How Hall And Oates Really Felt About Their ’80s Music Videos
In the 1980s, before the internet, there was cable TV. Not the same thing at all, but one thing cable TV had in common with the internet was that it was the place to stay on top of pop culture, especially thanks to the pioneering music channel known as MTV. MTV changed much about the way people consumed music after its launch in 1981. It wasn’t just about what a singer or band sounded like anymore; their image, style and looks started to play heavily on the way they were perceived by the public, and a new art form was born.
Music videos helped launch some stars’ success early in their careers, from Madonna to Guns N’ Roses, according to NPR, and even though pop/R&B duo Daryl Hall and John Oates had already had hit songs with “Sara Smile,” which peaked at #4 on the Billboard charts in 1976 along with “She’s Gone,” which made it to #7 on Billboard’s list in the same year, it wasn’t until after the launch of MTV and those now classic ’80s music videos that Hall and Oates managed a string of number one hits.
Yet the duo did take the initiative to make their own music video before MTV, for “She’s Gone.” According to The Guardian, that supremely odd video from 1973 may have given Hall and Oates a slight leg up when the ’80s music video craze came knocking.
Hall and Oates weren't fans of their '80s videos
In 1981, the same year that MTV debuted, Hall and Oates released videos for songs “Kiss on my List” and “Private Eyes.” Both songs hit number one on the Billboard chart.

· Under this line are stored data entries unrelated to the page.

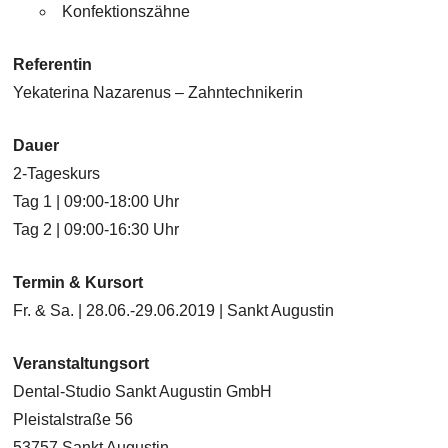
Konfektionszähne
Referentin
Yekaterina Nazarenus – Zahntechnikerin
Dauer
2-Tageskurs
Tag 1 | 09:00-18:00 Uhr
Tag 2 | 09:00-16:30 Uhr
Termin & Kursort
Fr. & Sa. | 28.06.-29.06.2019 | Sankt Augustin
Veranstaltungsort
Dental-Studio Sankt Augustin GmbH
Pleistalstraße 56
53757 Sankt Augustin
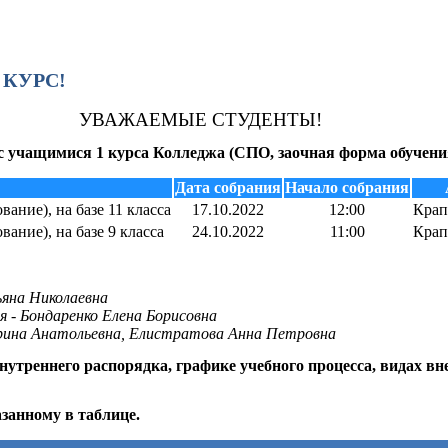
 КУРС!
УВАЖАЕМЫЕ СТУДЕНТЫ!
е с учащимися 1 курса Колледжа (СПО, заочная форма обучени
Дата собрания
Начало собрания
ание), на базе 11 класса
17.10.2022
12:00
Крап
ание), на базе 9 класса
24.10.2022
11:00
Крап
ьяна Николаевна
я - Бондаренко Елена Борисовна
рина Анатольевна, Елистратова Анна Петровна
треннего распорядка, графике учебного процесса, видах вне
азанному в таблице.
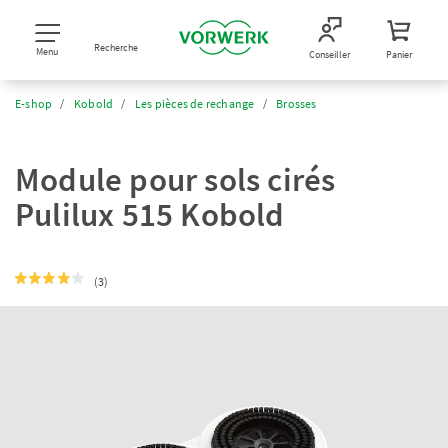
Recherche
Menu
Conseiller
Panier
E-shop
Kobold
Les pièces de rechange
Brosses
Module pour sols cirés
Pulilux 515 Kobold
(3)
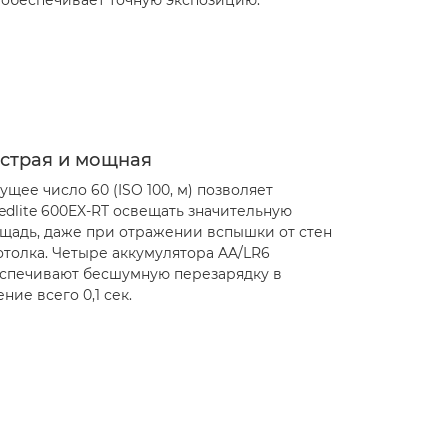
 обеспечивает точную экспозицию.
страя и мощная
ущее число 60 (ISO 100, м) позволяет
edlite 600EX-RT освещать значительную
щадь, даже при отражении вспышки от стен
отолка. Четыре аккумулятора AA/LR6
спечивают бесшумную перезарядку в
ение всего 0,1 сек.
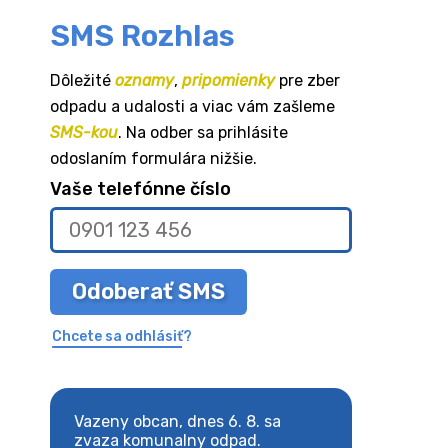
SMS Rozhlas
Dôležité
oznamy
,
pripomienky
pre zber
odpadu a udalosti a viac vám zašleme
SMS-kou
. Na odber sa prihlásite
odoslaním formulára nižšie.
Vaše telefónne číslo
Odoberať SMS
Chcete sa odhlásiť?
8. sa
Vazeny obcan, dnes 6. 8. sa
Vazeny obcan, d
 odpad.
zvaza komunalny odpad.
zvaza komunaln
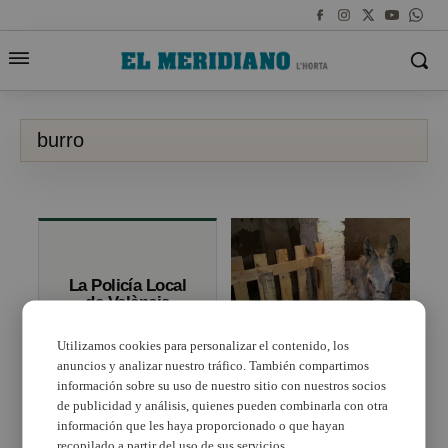
burro
La Policía Local
de València
rescata a un
burro que
Utilizamos cookies para personalizar el contenido, los
deambulaba por
anuncios y analizar nuestro tráfico. También compartimos
La Policía Local de
la Ronda Norte
Burjassot decomisa un
información sobre su uso de nuestro sitio con nuestros socios
burro encontrado en
de publicidad y análisis, quienes pueden combinarla con otra
malas condiciones
información que les haya proporcionado o que hayan
recopilado a partir del uso de sus servicios.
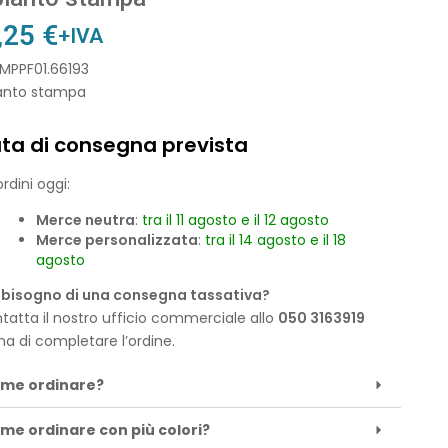
,25
€
+IVA
IMPPF01.66193
anto stampa
ta di consegna prevista
rdini oggi:
Merce neutra
:
tra il 11 agosto e il 12 agosto
Merce personalizzata
:
tra il 14 agosto e il 18
agosto
 bisogno di una consegna tassativa?
tatta il nostro ufficio commerciale allo
050 3163919
ma di completare l’ordine.
me ordinare?
me ordinare con più colori?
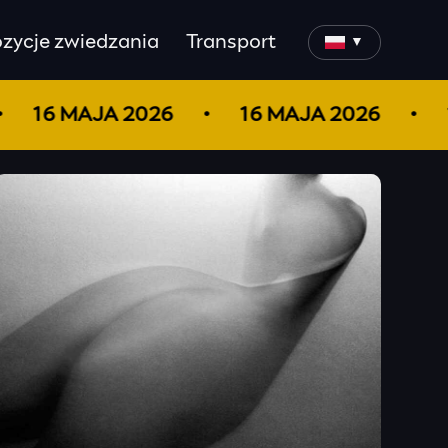
zycje zwiedzania
Transport
▼
16 MAJA 2026
16 MAJA 2026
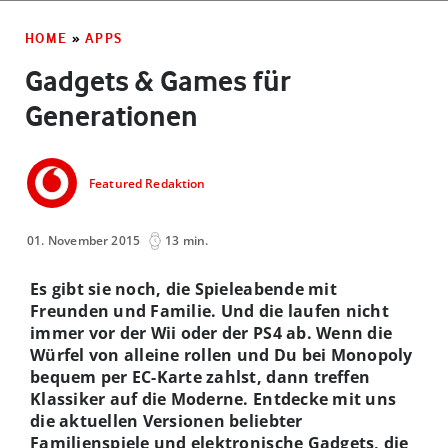
HOME
»
APPS
Gadgets & Games für
Generationen
Featured Redaktion
01. November 2015
13 min.
Es gibt sie noch, die Spieleabende mit
Freunden und Familie. Und die laufen nicht
immer vor der Wii oder der PS4 ab. Wenn die
Würfel von alleine rollen und Du bei Monopoly
bequem per EC-Karte zahlst, dann treffen
Klassiker auf die Moderne. Entdecke mit uns
die aktuellen Versionen beliebter
Familienspiele und elektronische Gadgets, die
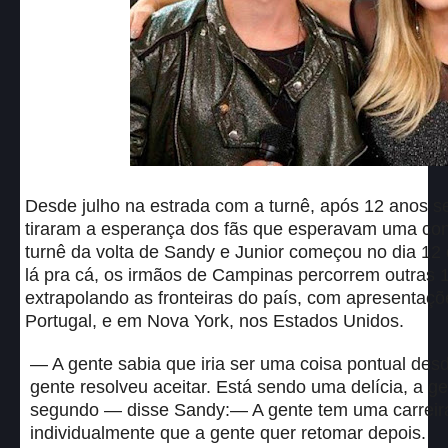
Desde julho na estrada com a turnê, após 12 anos s
tiraram a esperança dos fãs que esperavam uma con
turnê da volta de Sandy e Junior começou no dia 12 
lá pra cá, os irmãos de Campinas percorrem outras 
extrapolando as fronteiras do país, com apresentaç
Portugal, e em Nova York, nos Estados Unidos.
— A gente sabia que iria ser uma coisa pontual de
gente resolveu aceitar. Está sendo uma delícia, a g
segundo — disse Sandy:— A gente tem uma carreira 
individualmente que a gente quer retomar depois.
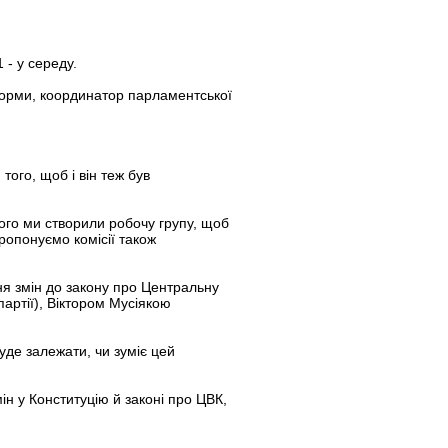
 - у середу.
еформи, координатор парламентської
того, щоб і він теж був
ого ми створили робочу групу, щоб
ропонуємо комісії також
ня змін до закону про Центральну
партії), Віктором Мусіякою
уде залежати, чи зуміє цей
ін у Конституцію й законі про ЦВК,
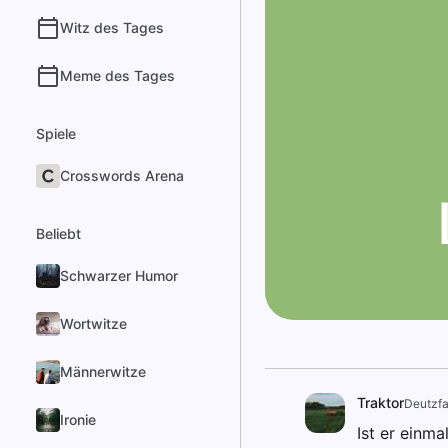
Witz des Tages
Meme des Tages
Spiele
Crosswords Arena
Beliebt
Schwarzer Humor
Wortwitze
Männerwitze
Traktor
Deutzfa
Ironie
Ist er einma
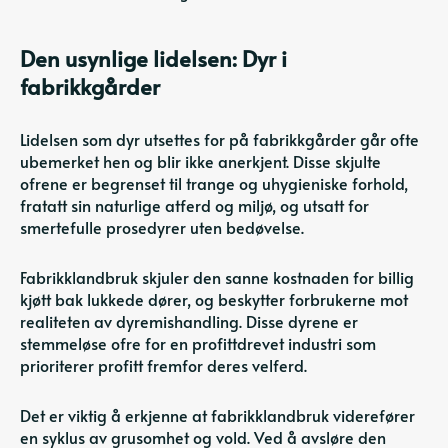
Den usynlige lidelsen: Dyr i
fabrikkgårder
Lidelsen som dyr utsettes for på fabrikkgårder går ofte
ubemerket hen og blir ikke anerkjent. Disse skjulte
ofrene er begrenset til trange og uhygieniske forhold,
fratatt sin naturlige atferd og miljø, og utsatt for
smertefulle prosedyrer uten bedøvelse.
Fabrikklandbruk skjuler den sanne kostnaden for billig
kjøtt bak lukkede dører, og beskytter forbrukerne mot
realiteten av dyremishandling. Disse dyrene er
stemmeløse ofre for en profittdrevet industri som
prioriterer profitt fremfor deres velferd.
Det er viktig å erkjenne at fabrikklandbruk viderefører
en syklus av grusomhet og vold. Ved å avsløre den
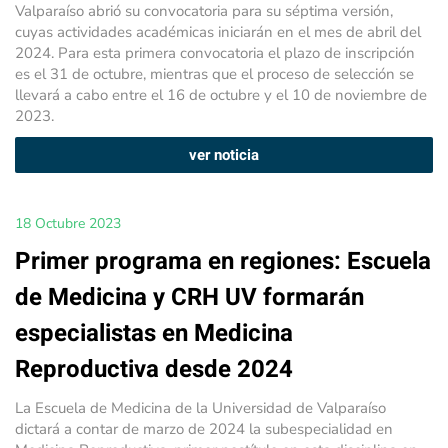
Valparaíso abrió su convocatoria para su séptima versión,
cuyas actividades académicas iniciarán en el mes de abril del
2024. Para esta primera convocatoria el plazo de inscripción
es el 31 de octubre, mientras que el proceso de selección se
llevará a cabo entre el 16 de octubre y el 10 de noviembre de
2023.
ver noticia
18 Octubre 2023
Primer programa en regiones: Escuela
de Medicina y CRH UV formarán
especialistas en Medicina
Reproductiva desde 2024
La Escuela de Medicina de la Universidad de Valparaíso
dictará a contar de marzo de 2024 la subespecialidad en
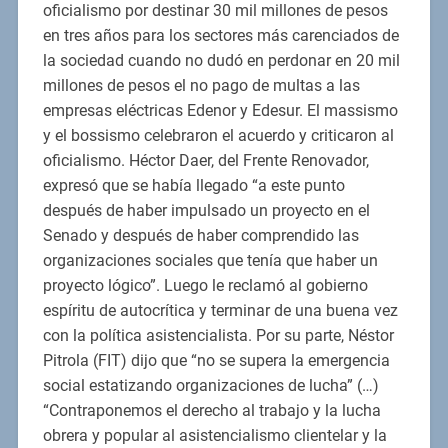
oficialismo por destinar 30 mil millones de pesos
en tres años para los sectores más carenciados de
la sociedad cuando no dudó en perdonar en 20 mil
millones de pesos el no pago de multas a las
empresas eléctricas Edenor y Edesur. El massismo
y el bossismo celebraron el acuerdo y criticaron al
oficialismo. Héctor Daer, del Frente Renovador,
expresó que se había llegado “a este punto
después de haber impulsado un proyecto en el
Senado y después de haber comprendido las
organizaciones sociales que tenía que haber un
proyecto lógico”. Luego le reclamó al gobierno
espíritu de autocrítica y terminar de una buena vez
con la política asistencialista. Por su parte, Néstor
Pitrola (FIT) dijo que “no se supera la emergencia
social estatizando organizaciones de lucha” (…)
“Contraponemos el derecho al trabajo y la lucha
obrera y popular al asistencialismo clientelar y la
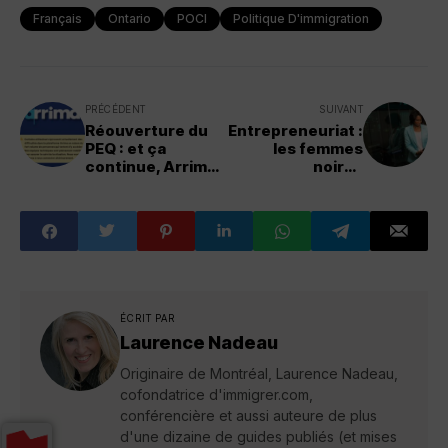
Français
Ontario
POCI
Politique D'immigration
PRÉCÉDENT
SUIVANT
Réouverture du
Entrepreneuriat :
PEQ : et ça
les femmes
continue, Arrima
noires
toujours
francophones
inaccessible
immigrantes
toujours face aux
mêmes obstacles
ÉCRIT PAR
Laurence Nadeau
Originaire de Montréal, Laurence Nadeau,
cofondatrice d'immigrer.com,
conférencière et aussi auteure de plus
d'une dizaine de guides publiés (et mises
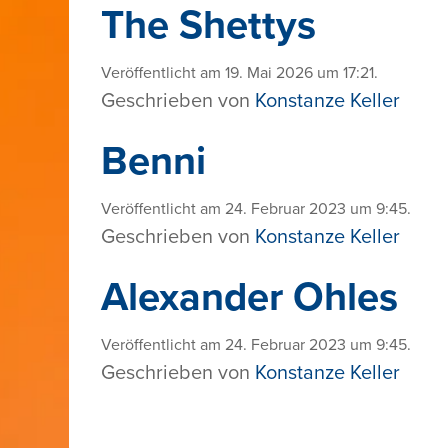
The Shettys
Veröffentlicht am 19. Mai 2026 um 17:21.
Geschrieben von
Konstanze Keller
Benni
Veröffentlicht am 24. Februar 2023 um 9:45.
Geschrieben von
Konstanze Keller
Alexander Ohles
Veröffentlicht am 24. Februar 2023 um 9:45.
Geschrieben von
Konstanze Keller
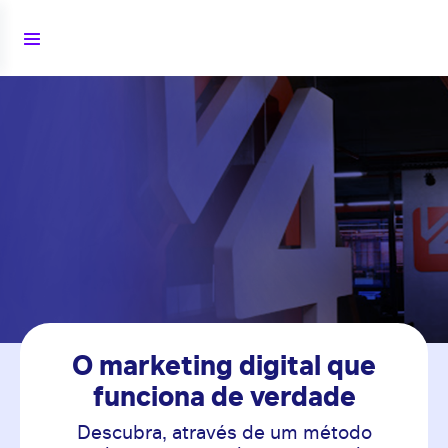
O marketing digital que
funciona de verdade
Descubra, através de um método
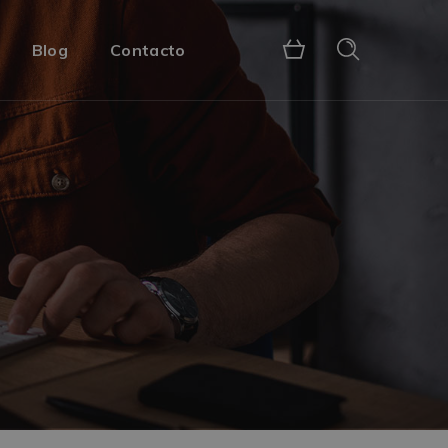
Blog
Contacto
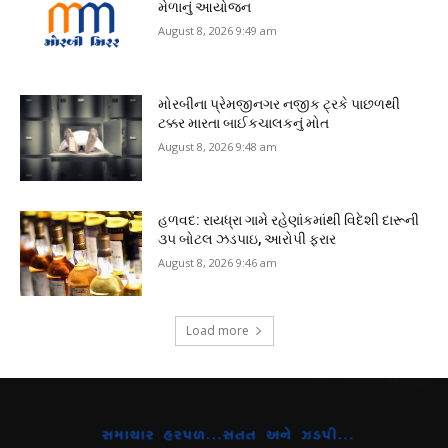
મેળાનું આયોજન
August 8, 2026 9:49 am
મોરબીના પ્રેમજીનગર નજીક ટ્રકે પાછળથી
ટક્કર મારતા બાઈકચાલકનું મોત
August 8, 2026 9:48 am
હળવદ: રાયધ્રા ગામે રહેણાંકમાંથી વિદેશી દારૂની
૩૫ બોટલ ઝડપાઇ, આરોપી ફરાર
August 8, 2026 9:46 am
Load more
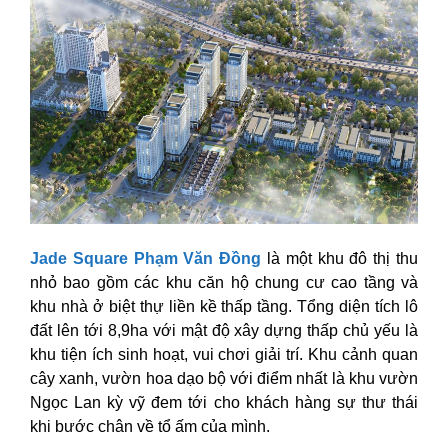
Jade Square Phạm Văn Đồng
là một khu đô thị thu
nhỏ bao gồm các khu căn hộ chung cư cao tầng và
khu nhà ở biệt thự liền kề thấp tầng. Tổng diện tích lô
đất lên tới 8,9ha với mật độ xây dựng thấp chủ yếu là
khu tiện ích sinh hoạt, vui chơi giải trí. Khu cảnh quan
cây xanh, vườn hoa dạo bộ với điểm nhất là khu vườn
Ngọc Lan kỳ vỹ đem tới cho khách hàng sự thư thái
khi bước chân về tổ ấm của mình.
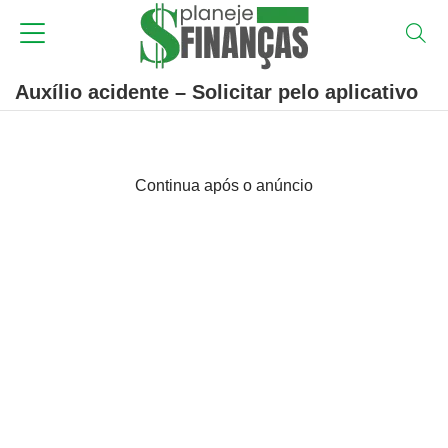
Auxílio acidente – Solicitar pelo aplicativo
Continua após o anúncio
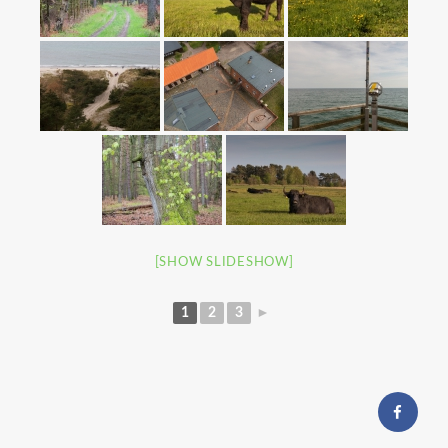
[SHOW SLIDESHOW]
1
2
3
►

In 1982, “Maneater” peaked at number one, as did “I Can’t Go For That (No Can Do).” Other Hall and Oates songs that came along during the height of music videos during the 1980s, like “You Make My Dreams” and “Out of Touch,” also went high on the charts, according to Billboard.
But to hear Daryl Hall and John Oates tell it, they were not fans of making music videos. According to Rob Tannenbaum and Craig Marks’ 2012 book “I Want My MTV,” Hall once said, “I’m not a big fan of any video, especially my own. Visuals are distracting. When the eye and ear compete, the eye always wins.”
Oates wasn’t a fan of making videos either, telling Entertainment Weekly, “… when we were doing the videos back in the early days of MTV, you know, I said “Man, I’m glad I’m a musician and not an actor.” I couldn’t handle it. I’m not used to being someone else other than me… “
But even with all the success of Hall and Oates’ ’80s music videos, Oates told Yahoo News the “She’s Gone” video, which was never aired in the 1970s, is still his favorite. Oates chuckled, “to this day I think it’s really a work of performance art.”